The Kardashians are not my idea of a family TV show, writes MSNBC's Gael Fashingbauer Cooper. So much of television is caught up now in showing us the very worst of life. Kids who mouth off, pregnant teens, housewives with more money than brains, rich executives squandering millions on a teen's birthday party, bridezillas who care more about their wedding than their marriage.
She pondered how Olivia Walton would handle Kim Kardashian or the moms from Toddlers and Tiaras.
As a television show, The Waltons had great success and high ratings. Cast members agree on the reason for the success: family.
Family. Family is family. And because we really did all have a very strong bond, all of us together. And I think that came across on camera. People could relate. And it was just family stories, and family stuff, said Thomas.
The actors and actresses enjoyed working together; there was no competition of one outshining another.
It's not like there was one star, and everyone in the world was really just focused on that. We all had each other, and we really became like siblings, added McDonough.
Some criticized the show, which ran for 220 episodes, for being too saccharin-sweet.
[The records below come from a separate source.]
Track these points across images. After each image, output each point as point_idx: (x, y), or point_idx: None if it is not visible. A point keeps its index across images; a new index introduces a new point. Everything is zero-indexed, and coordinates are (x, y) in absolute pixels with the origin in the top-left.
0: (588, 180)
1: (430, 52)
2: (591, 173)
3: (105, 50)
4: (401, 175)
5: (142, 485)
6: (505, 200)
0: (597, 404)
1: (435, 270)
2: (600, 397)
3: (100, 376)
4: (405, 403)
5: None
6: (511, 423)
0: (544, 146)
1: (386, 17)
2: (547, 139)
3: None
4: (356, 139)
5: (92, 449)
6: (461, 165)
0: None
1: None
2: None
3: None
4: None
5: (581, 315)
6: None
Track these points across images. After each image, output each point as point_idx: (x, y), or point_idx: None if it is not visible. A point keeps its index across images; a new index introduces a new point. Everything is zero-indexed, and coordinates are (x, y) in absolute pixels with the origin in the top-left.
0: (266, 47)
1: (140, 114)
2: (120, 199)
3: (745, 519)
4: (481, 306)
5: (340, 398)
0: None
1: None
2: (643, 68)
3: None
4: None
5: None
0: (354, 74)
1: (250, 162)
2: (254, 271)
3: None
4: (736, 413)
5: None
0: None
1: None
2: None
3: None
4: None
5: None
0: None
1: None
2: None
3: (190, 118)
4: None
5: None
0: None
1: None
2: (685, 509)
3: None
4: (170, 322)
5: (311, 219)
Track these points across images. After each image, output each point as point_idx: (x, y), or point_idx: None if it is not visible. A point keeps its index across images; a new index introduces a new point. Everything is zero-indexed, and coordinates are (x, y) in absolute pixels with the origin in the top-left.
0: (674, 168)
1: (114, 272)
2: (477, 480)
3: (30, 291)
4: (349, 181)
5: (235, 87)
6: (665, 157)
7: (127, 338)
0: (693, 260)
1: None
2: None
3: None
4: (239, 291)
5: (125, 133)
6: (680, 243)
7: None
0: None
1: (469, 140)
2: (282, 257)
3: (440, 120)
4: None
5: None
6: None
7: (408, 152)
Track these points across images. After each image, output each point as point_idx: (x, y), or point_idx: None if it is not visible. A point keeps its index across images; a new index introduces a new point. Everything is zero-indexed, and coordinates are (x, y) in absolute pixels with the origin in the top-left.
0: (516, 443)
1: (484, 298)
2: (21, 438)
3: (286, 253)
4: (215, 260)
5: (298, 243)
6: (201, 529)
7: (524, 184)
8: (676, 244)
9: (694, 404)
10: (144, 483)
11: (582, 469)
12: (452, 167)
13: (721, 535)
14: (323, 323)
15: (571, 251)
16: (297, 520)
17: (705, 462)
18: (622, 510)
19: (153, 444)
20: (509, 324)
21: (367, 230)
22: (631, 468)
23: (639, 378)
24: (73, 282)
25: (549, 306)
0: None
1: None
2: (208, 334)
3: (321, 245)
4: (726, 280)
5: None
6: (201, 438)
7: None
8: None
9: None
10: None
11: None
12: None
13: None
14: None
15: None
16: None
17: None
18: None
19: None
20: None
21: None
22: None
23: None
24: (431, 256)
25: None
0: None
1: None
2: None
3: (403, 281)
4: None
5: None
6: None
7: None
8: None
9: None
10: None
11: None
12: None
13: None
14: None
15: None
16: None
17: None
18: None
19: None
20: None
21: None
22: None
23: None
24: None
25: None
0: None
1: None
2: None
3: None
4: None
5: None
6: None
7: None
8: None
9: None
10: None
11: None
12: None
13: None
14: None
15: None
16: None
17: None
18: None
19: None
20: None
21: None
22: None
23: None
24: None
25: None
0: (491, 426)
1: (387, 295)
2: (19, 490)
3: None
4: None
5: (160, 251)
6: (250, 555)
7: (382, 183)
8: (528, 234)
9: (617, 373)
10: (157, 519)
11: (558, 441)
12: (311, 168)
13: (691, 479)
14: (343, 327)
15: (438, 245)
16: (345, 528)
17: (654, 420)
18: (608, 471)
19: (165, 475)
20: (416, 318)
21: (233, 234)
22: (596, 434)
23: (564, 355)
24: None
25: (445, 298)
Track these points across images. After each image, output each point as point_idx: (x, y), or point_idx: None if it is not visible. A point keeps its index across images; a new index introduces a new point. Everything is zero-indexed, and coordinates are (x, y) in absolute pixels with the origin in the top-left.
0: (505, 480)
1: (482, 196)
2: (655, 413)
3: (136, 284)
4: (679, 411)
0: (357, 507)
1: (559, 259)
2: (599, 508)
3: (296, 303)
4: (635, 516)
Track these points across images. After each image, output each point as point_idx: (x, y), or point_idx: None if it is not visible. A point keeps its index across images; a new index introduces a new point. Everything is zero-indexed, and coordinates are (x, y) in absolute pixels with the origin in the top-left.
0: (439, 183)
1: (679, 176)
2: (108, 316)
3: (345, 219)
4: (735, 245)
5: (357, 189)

That annoys me, said Learned. In the beginning it was not [too sweet]; toward the end it got a little ... [It] fell in love with itself. But toward the beginning we were dealing with book burning in Germany, we were dealing with the Dust Bowl cousins ... some real issues, as well as the warmth of the family.
Reruns of the show are played on three different cable channels.
The cast was happy to reunite.
We get giddy, we love each other, said Learned. We adore each other.